Stored records
********************
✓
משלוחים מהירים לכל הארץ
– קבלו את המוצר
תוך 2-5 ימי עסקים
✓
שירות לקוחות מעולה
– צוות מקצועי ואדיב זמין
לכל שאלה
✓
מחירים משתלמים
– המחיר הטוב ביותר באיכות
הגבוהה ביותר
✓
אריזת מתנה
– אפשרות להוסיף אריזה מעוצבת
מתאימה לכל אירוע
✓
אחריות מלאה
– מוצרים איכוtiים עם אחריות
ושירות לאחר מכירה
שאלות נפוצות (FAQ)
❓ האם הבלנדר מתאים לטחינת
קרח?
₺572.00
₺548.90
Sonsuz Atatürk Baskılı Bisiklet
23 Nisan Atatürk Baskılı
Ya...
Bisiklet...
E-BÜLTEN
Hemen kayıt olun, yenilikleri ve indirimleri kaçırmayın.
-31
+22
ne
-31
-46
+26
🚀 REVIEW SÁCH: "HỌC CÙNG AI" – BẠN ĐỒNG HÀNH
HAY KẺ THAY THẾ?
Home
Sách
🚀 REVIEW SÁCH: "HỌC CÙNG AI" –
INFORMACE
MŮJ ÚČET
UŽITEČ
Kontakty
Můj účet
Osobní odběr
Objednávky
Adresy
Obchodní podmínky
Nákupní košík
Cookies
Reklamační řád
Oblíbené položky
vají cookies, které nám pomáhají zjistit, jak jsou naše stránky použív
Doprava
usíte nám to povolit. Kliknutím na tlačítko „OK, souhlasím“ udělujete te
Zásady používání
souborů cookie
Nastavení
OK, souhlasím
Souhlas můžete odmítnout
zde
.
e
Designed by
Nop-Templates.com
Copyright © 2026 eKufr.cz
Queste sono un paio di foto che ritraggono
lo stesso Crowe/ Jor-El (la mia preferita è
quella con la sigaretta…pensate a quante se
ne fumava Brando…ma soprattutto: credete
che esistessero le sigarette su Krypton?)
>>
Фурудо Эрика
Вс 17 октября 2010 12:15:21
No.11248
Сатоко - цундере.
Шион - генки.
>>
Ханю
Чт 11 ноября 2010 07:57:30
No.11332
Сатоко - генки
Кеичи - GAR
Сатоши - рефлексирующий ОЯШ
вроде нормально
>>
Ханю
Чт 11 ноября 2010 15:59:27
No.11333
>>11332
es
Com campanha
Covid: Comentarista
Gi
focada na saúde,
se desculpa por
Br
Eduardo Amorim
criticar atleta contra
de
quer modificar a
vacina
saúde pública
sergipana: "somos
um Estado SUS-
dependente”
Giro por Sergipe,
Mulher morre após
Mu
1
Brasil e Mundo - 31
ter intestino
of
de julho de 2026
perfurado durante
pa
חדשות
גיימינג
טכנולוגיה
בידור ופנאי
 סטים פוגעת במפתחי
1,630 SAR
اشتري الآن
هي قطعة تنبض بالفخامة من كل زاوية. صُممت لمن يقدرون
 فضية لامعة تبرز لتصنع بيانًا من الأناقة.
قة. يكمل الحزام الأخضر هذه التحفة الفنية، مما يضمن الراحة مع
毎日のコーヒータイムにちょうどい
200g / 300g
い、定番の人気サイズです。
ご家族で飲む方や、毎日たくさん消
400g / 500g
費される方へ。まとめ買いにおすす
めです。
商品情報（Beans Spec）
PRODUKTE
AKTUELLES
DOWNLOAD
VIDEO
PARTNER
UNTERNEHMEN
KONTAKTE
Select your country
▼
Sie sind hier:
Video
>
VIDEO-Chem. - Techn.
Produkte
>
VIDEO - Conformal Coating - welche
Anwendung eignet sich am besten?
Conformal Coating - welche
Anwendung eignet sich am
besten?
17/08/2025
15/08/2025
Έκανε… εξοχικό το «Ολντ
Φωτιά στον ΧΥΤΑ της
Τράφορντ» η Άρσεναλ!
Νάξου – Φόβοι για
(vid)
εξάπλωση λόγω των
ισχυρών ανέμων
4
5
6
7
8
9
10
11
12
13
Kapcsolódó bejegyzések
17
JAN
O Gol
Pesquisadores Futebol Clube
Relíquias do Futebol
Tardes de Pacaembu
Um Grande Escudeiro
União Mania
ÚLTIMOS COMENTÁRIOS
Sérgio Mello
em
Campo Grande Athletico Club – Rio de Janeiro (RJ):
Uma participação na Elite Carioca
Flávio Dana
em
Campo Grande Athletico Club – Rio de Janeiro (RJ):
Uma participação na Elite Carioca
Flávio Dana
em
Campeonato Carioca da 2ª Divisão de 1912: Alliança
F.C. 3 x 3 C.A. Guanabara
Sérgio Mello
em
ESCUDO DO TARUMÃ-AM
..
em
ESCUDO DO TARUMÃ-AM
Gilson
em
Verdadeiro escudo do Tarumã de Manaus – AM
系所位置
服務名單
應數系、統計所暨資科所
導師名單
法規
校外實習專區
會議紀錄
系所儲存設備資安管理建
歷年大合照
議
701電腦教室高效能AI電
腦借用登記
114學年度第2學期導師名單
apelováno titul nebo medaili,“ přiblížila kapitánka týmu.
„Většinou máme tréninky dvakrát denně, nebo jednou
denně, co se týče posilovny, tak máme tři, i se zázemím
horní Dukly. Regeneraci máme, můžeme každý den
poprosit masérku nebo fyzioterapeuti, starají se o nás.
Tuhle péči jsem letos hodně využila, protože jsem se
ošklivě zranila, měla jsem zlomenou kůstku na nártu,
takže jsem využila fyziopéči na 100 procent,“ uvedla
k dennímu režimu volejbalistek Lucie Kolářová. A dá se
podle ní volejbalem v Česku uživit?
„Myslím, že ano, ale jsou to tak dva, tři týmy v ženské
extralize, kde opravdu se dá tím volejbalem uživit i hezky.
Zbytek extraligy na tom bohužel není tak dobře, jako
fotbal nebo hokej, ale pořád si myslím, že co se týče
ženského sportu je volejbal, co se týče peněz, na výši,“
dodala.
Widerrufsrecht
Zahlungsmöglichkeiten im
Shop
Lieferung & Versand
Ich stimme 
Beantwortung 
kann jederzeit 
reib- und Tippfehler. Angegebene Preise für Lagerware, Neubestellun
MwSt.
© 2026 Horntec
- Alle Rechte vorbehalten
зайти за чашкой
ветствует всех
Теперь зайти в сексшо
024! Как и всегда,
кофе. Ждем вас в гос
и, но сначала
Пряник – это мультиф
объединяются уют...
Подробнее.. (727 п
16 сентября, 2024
********************
WORK ORDER
Put down all the data once more, exactly as it appears above.

EXERCISE OUTPUT
✓
משלוחים מהירים לכל הארץ
– קבלו את המוצר
תוך 2-5 ימי עסקים
✓
שירות לקוחות מעולה
– צוות מקצועי ואדיב זמין
לכל שאלה
✓
מחירים משתלמים
– המחיר הטוב ביותר באיכות
הגבוהה ביותר
✓
אריזת מתנה
– אפשרות להוסיף אריזה מעוצבת
מתאימה לכל אירוע
✓
אחריות מלאה
– מוצרים איכוtiים עם אחריות
ושירות לאחר מכירה
שאלות נפוצות (FAQ)
❓ האם הבלנדר מתאים לטחינת
קרח?
₺572.00
₺548.90
Sonsuz Atatürk Baskılı Bisiklet
23 Nisan Atatürk Baskılı
Ya...
Bisiklet...
E-BÜLTEN
Hemen kayıt olun, yenilikleri ve indirimleri kaçırmayın.
-31
+22
ne
-31
-46
+26
🚀 REVIEW SÁCH: "HỌC CÙNG AI" – BẠN ĐỒNG HÀNH
HAY KẺ THAY THẾ?
Home
Sách
🚀 REVIEW SÁCH: "HỌC CÙNG AI" –
INFORMACE
MŮJ ÚČET
UŽITEČ
Kontakty
Můj účet
Osobní odběr
Objednávky
Adresy
Obchodní podmínky
Nákupní košík
Cookies
Reklamační řád
Oblíbené položky
vají cookies, které nám pomáhají zjistit, jak jsou naše stránky použív
Doprava
usíte nám to povolit. Kliknutím na tlačítko „OK, souhlasím“ udělujete te
Zásady používání
souborů cookie
Nastavení
OK, souhlasím
Souhlas můžete odmítnout
zde
.
e
Designed by
Nop-Templates.com
Copyright © 2026 eKufr.cz
Queste sono un paio di foto che ritraggono
lo stesso Crowe/ Jor-El (la mia preferita è
quella con la sigaretta…pensate a quante se
ne fumava Brando…ma soprattutto: credete
che esistessero le sigarette su Krypton?)
>>
Фурудо Эрика
Вс 17 октября 2010 12:15:21
No.11248
Сатоко - цундере.
Шион - генки.
>>
Ханю
Чт 11 ноября 2010 07:57:30
No.11332
Сатоко - генки
Кеичи - GAR
Сатоши - рефлексирующий ОЯШ
вроде нормально
>>
Ханю
Чт 11 ноября 2010 15:59:27
No.11333
>>11332
es
Com campanha
Covid: Comentarista
Gi
focada na saúde,
se desculpa por
Br
Eduardo Amorim
criticar atleta contra
de
quer modificar a
vacina
saúde pública
sergipana: "somos
um Estado SUS-
dependente”
Giro por Sergipe,
Mulher morre após
Mu
1
Brasil e Mundo - 31
ter intestino
of
de julho de 2026
perfurado durante
pa
חדשות
גיימינג
טכנולוגיה
בידור ופנאי
 סטים פוגעת במפתחי
1,630 SAR
اشتري الآن
هي قطعة تنبض بالفخامة من كل زاوية. صُممت لمن يقدرون
 فضية لامعة تبرز لتصنع بيانًا من الأناقة.
قة. يكمل الحزام الأخضر هذه التحفة الفنية، مما يضمن الراحة مع
毎日のコーヒータイムにちょうどい
200g / 300g
い、定番の人気サイズです。
ご家族で飲む方や、毎日たくさん消
400g / 500g
費される方へ。まとめ買いにおすす
めです。
商品情報（Beans Spec）
PRODUKTE
AKTUELLES
DOWNLOAD
VIDEO
PARTNER
UNTERNEHMEN
KONTAKTE
Select your country
▼
Sie sind hier:
Video
>
VIDEO-Chem. - Techn.
Produkte
>
VIDEO - Conformal Coating - welche
Anwendung eignet sich am besten?
Conformal Coating - welche
Anwendung eignet sich am
besten?
17/08/2025
15/08/2025
Έκανε… εξοχικό το «Ολντ
Φωτιά στον ΧΥΤΑ της
Τράφορντ» η Άρσεναλ!
Νάξου – Φόβοι για
(vid)
εξάπλωση λόγω των
ισχυρών ανέμων
4
5
6
7
8
9
10
11
12
13
Kapcsolódó bejegyzések
17
JAN
O Gol
Pesquisadores Futebol Clube
Relíquias do Futebol
Tardes de Pacaembu
Um Grande Escudeiro
União Mania
ÚLTIMOS COMENTÁRIOS
Sérgio Mello
em
Campo Grande Athletico Club – Rio de Janeiro (RJ):
Uma participação na Elite Carioca
Flávio Dana
em
Campo Grande Athletico Club – Rio de Janeiro (RJ):
Uma participação na Elite Carioca
Flávio Dana
em
Campeonato Carioca da 2ª Divisão de 1912: Alliança
F.C. 3 x 3 C.A. Guanabara
Sérgio Mello
em
ESCUDO DO TARUMÃ-AM
..
em
ESCUDO DO TARUMÃ-AM
Gilson
em
Verdadeiro escudo do Tarumã de Manaus – AM
系所位置
服務名單
應數系、統計所暨資科所
導師名單
法規
校外實習專區
會議紀錄
系所儲存設備資安管理建
歷年大合照
議
701電腦教室高效能AI電
腦借用登記
114學年度第2學期導師名單
apelováno titul nebo medaili,“ přiblížila kapitánka týmu.
„Většinou máme tréninky dvakrát denně, nebo jednou
denně, co se týče posilovny, tak máme tři, i se zázemím
horní Dukly. Regeneraci máme, můžeme každý den
poprosit masérku nebo fyzioterapeuti, starají se o nás.
Tuhle péči jsem letos hodně využila, protože jsem se
ošklivě zranila, měla jsem zlomenou kůstku na nártu,
takže jsem využila fyziopéči na 100 procent,“ uvedla
k dennímu režimu volejbalistek Lucie Kolářová. A dá se
podle ní volejbalem v Česku uživit?
„Myslím, že ano, ale jsou to tak dva, tři týmy v ženské
extralize, kde opravdu se dá tím volejbalem uživit i hezky.
Zbytek extraligy na tom bohužel není tak dobře, jako
fotbal nebo hokej, ale pořád si myslím, že co se týče
ženského sportu je volejbal, co se týče peněz, na výši,“
dodala.
Widerrufsrecht
Zahlungsmöglichkeiten im
Shop
Lieferung & Versand
Ich stimme 
Beantwortung 
kann jederzeit 
reib- und Tippfehler. Angegebene Preise für Lagerware, Neubestellun
MwSt.
© 2026 Horntec
- Alle Rechte vorbehalten
зайти за чашкой
ветствует всех
Теперь зайти в сексшо
024! Как и всегда,
кофе. Ждем вас в гос
и, но сначала
Пряник – это мультиф
объединяются уют...
Подробнее.. (727 п
16 сентября, 2024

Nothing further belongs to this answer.